### Problem to work on
Put every line of text in the items below into a JSON list of strings, one string per line, leaving out blank lines and the pictures.

**** Supplied material

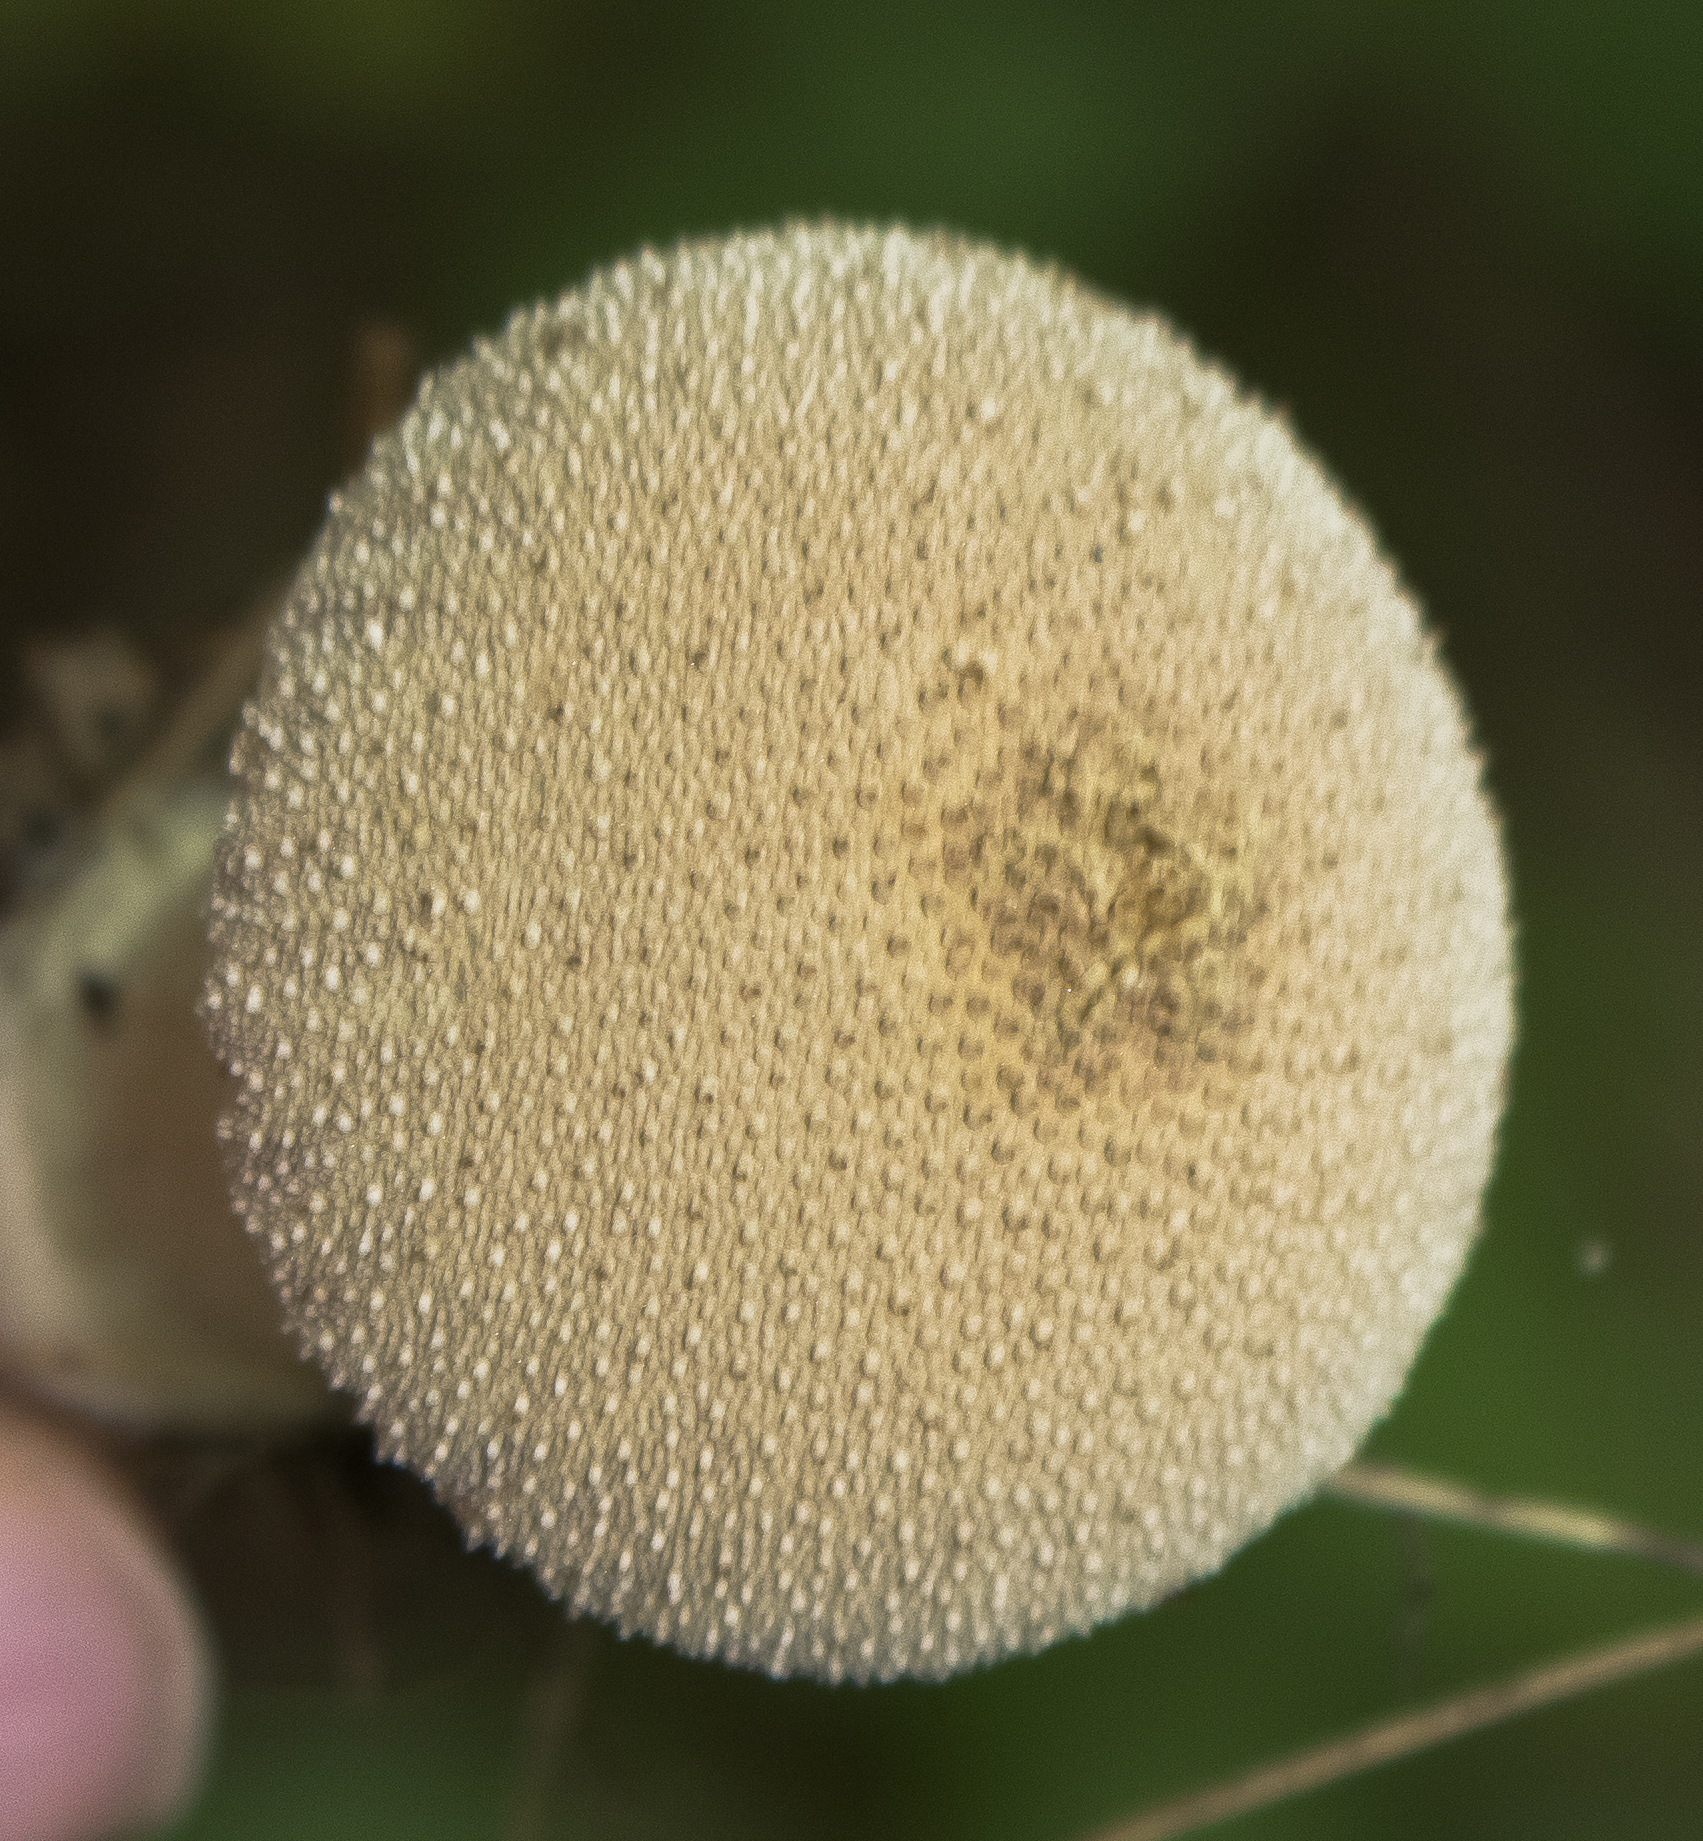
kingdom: Fungi
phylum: Basidiomycota
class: Agaricomycetes
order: Agaricales
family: Lycoperdaceae
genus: Lycoperdon
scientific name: Lycoperdon perlatum
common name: Common puffball
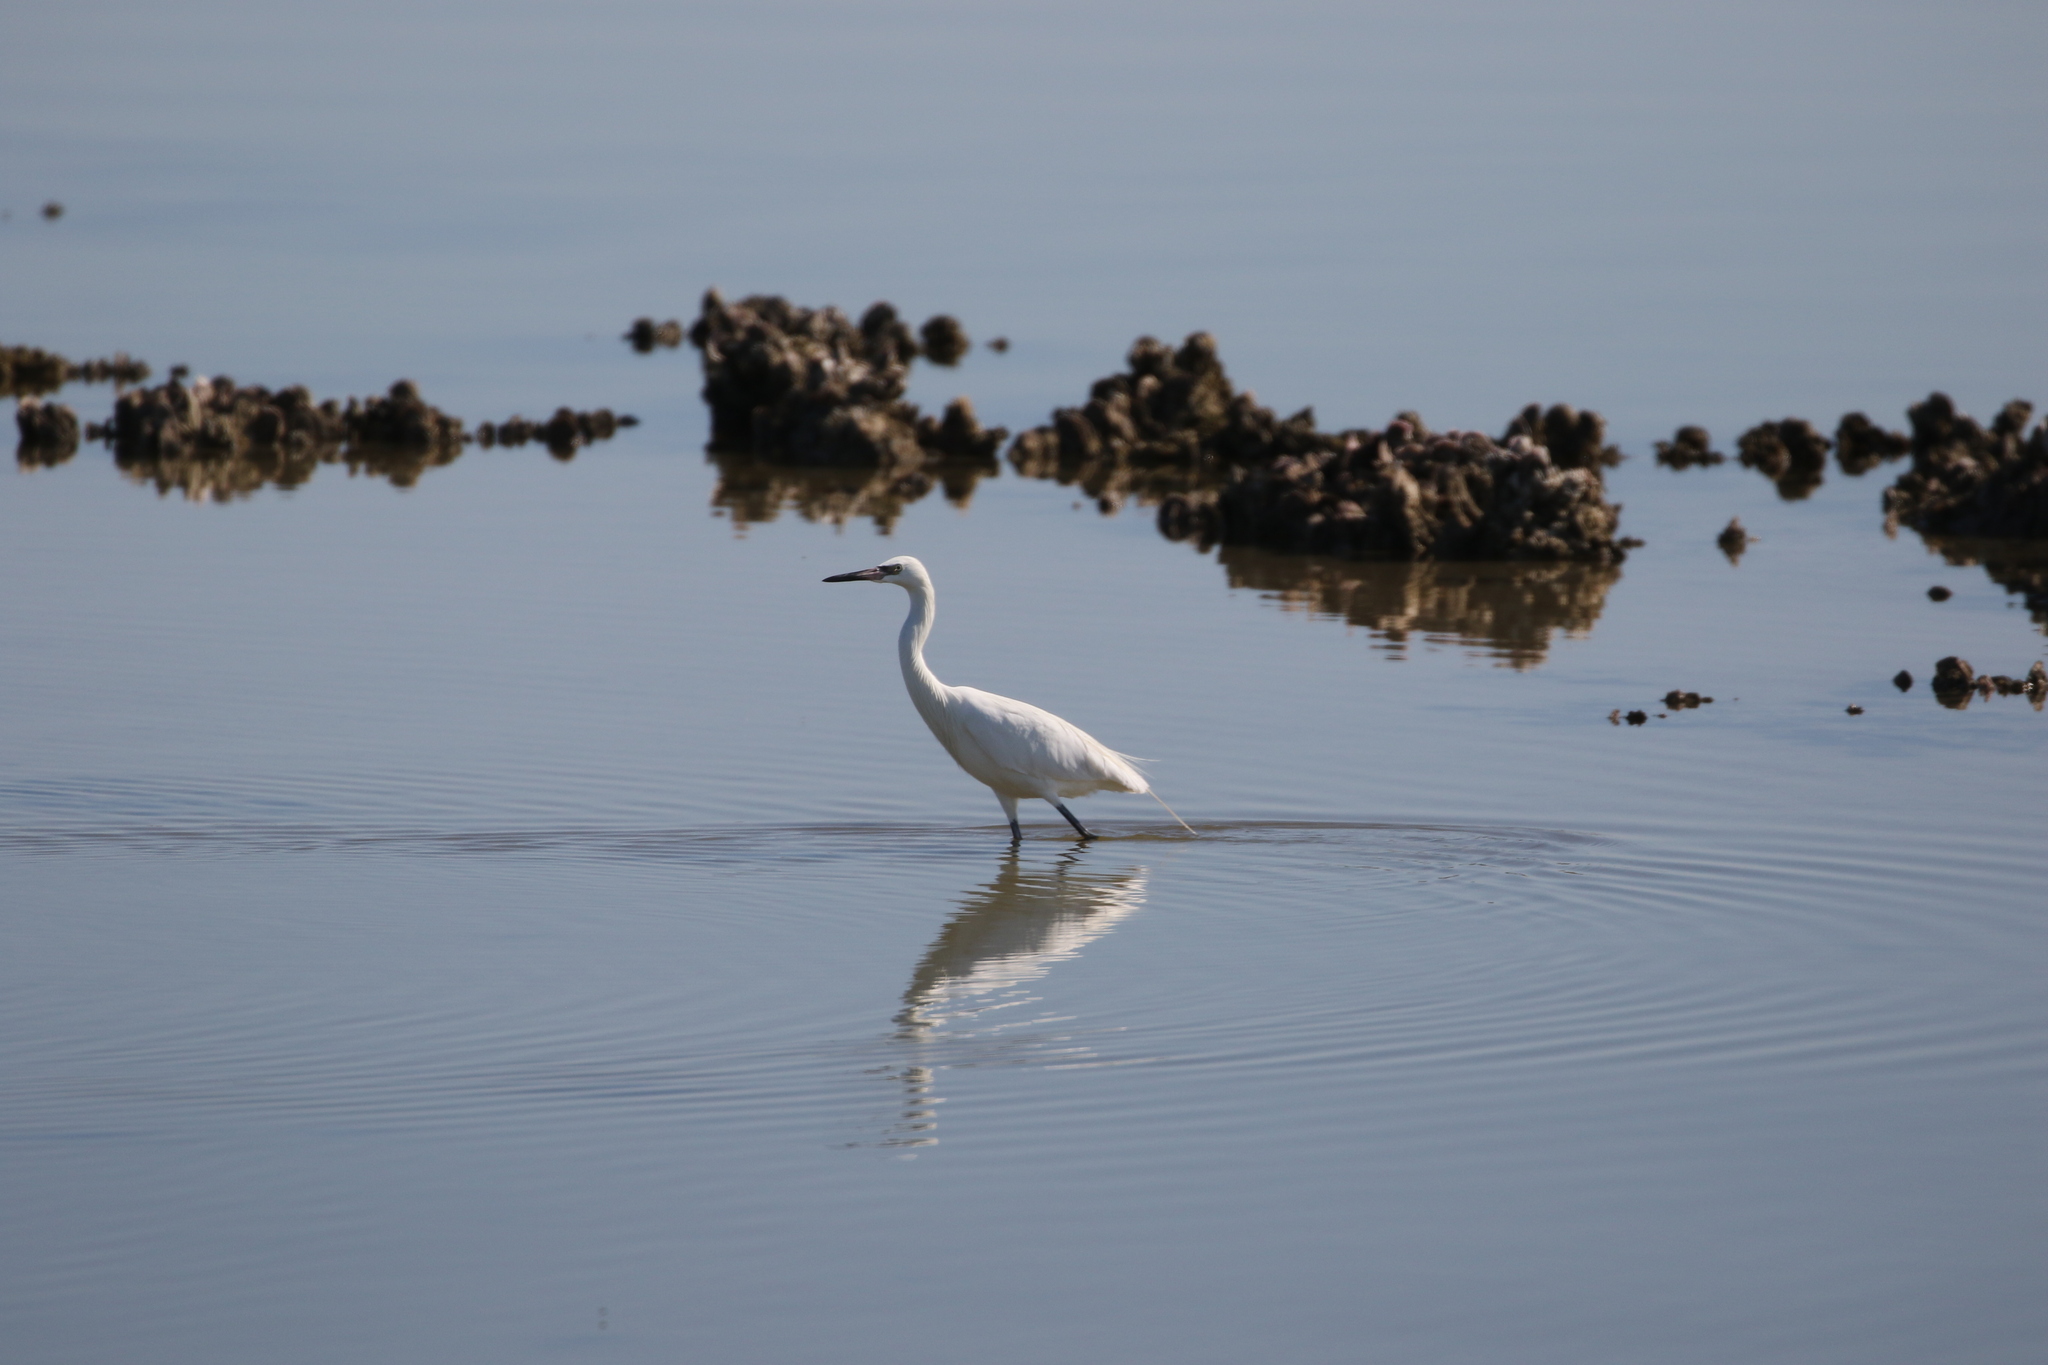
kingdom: Animalia
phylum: Chordata
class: Aves
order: Pelecaniformes
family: Ardeidae
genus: Egretta
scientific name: Egretta rufescens
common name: Reddish egret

********

### Answer to the problem
[
  "kingdom: Fungi",
  "phylum: Basidiomycota",
  "class: Agaricomycetes",
  "order: Agaricales",
  "family: Lycoperdaceae",
  "genus: Lycoperdon",
  "scientific name: Lycoperdon perlatum",
  "common name: Common puffball",
  "kingdom: Animalia",
  "phylum: Chordata",
  "class: Aves",
  "order: Pelecaniformes",
  "family: Ardeidae",
  "genus: Egretta",
  "scientific name: Egretta rufescens",
  "common name: Reddish egret"
]